Copy the listing from the line with "Does the chart have visible grid lines?" up to and including the last line of the listing, replacing "True or false" with "Correct or incorrect" and changing nothing else. Leave the pictures out.
━━━━━━━━━━
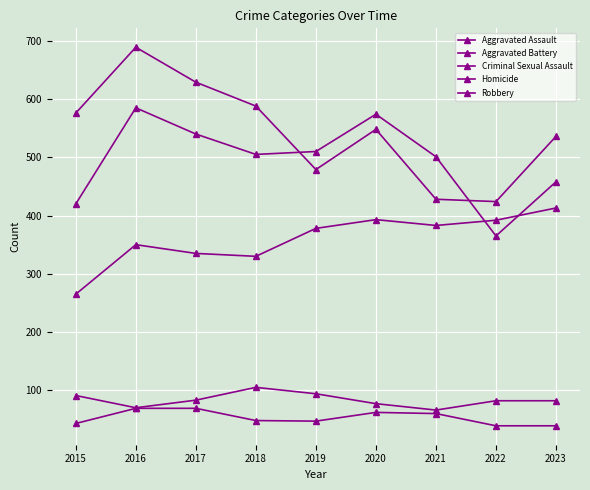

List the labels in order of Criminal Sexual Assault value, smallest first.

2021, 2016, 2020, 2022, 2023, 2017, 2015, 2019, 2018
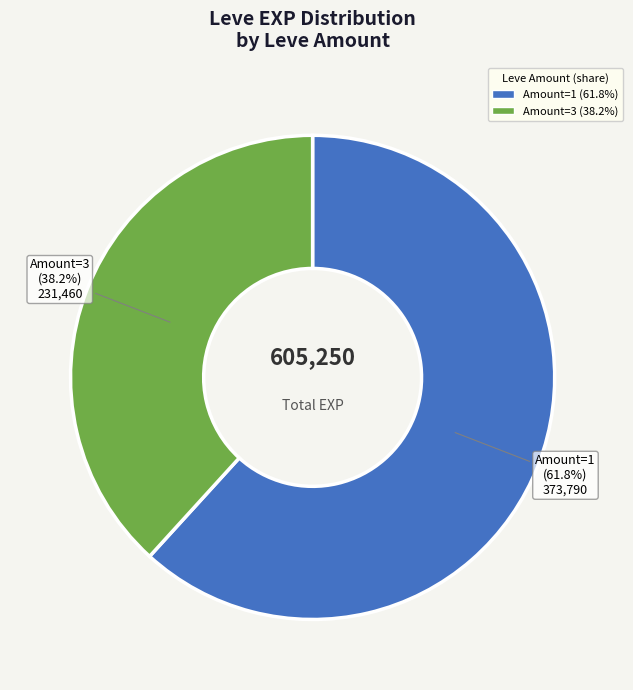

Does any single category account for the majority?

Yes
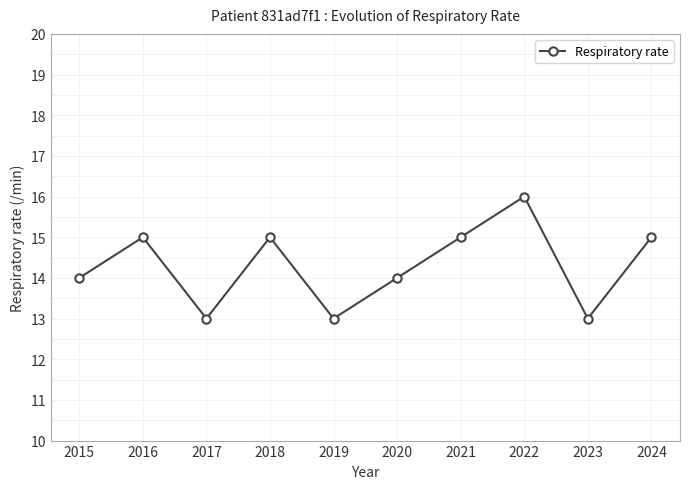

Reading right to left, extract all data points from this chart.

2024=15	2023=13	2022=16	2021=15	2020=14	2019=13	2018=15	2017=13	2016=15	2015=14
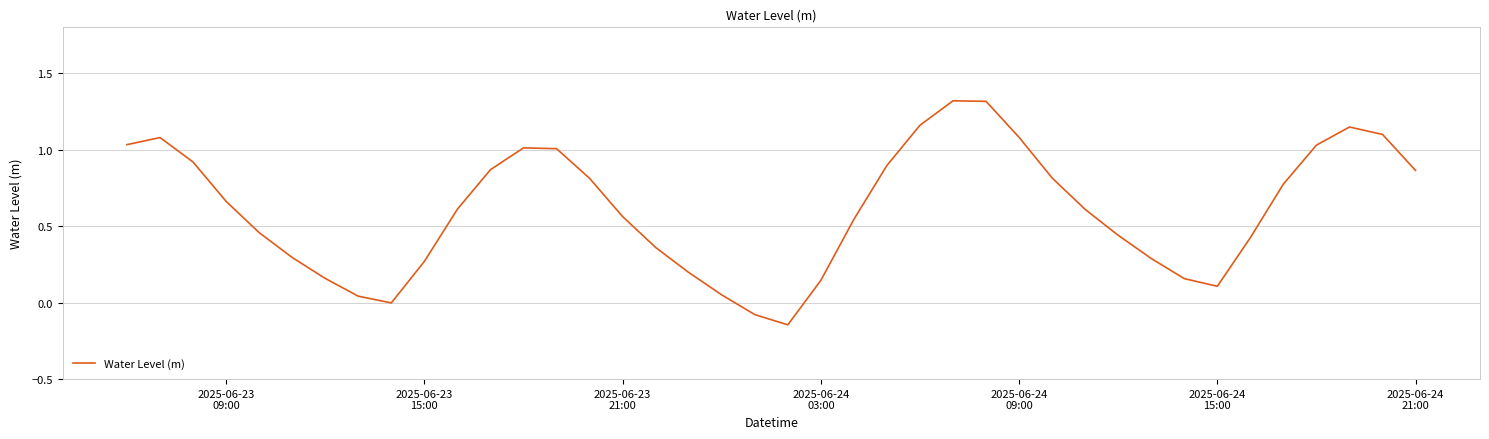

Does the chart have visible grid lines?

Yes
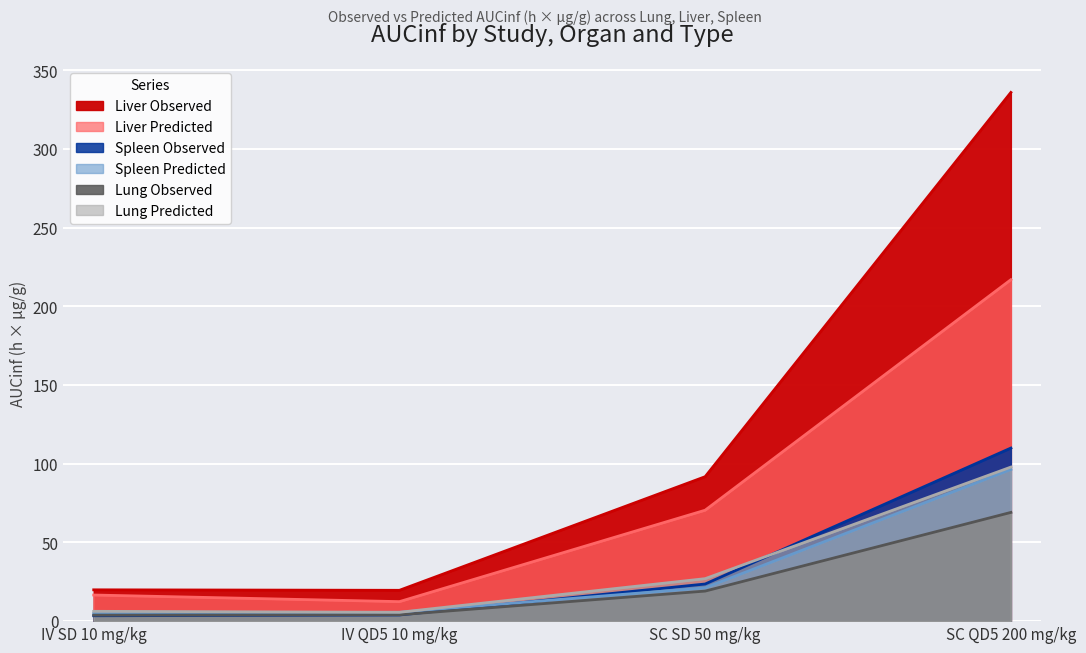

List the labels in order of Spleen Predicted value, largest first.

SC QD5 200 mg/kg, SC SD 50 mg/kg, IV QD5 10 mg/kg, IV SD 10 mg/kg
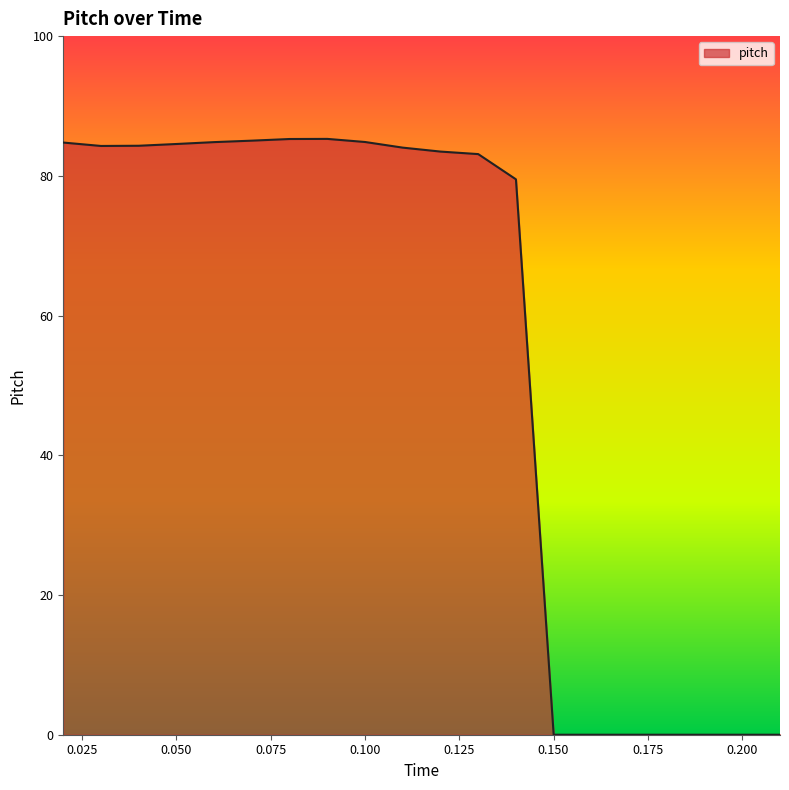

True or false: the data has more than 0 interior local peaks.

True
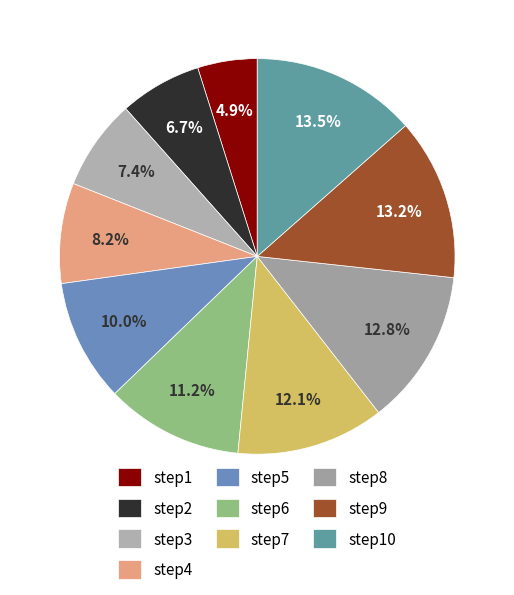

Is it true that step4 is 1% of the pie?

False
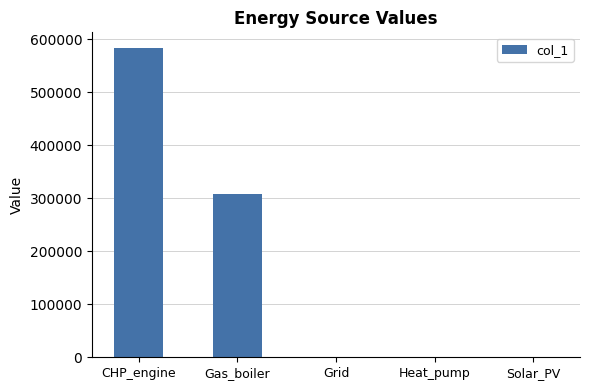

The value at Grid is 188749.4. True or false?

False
━━━━━━━━━━
Exercise response –
Does the chart have visible grid lines?

Yes

List the labels in order of Spleen Predicted value, largest first.

SC QD5 200 mg/kg, SC SD 50 mg/kg, IV QD5 10 mg/kg, IV SD 10 mg/kg

Correct or incorrect: the data has more than 0 interior local peaks.

True

Is it true that step4 is 1% of the pie?

False

The value at Grid is 188749.4. Correct or incorrect?

False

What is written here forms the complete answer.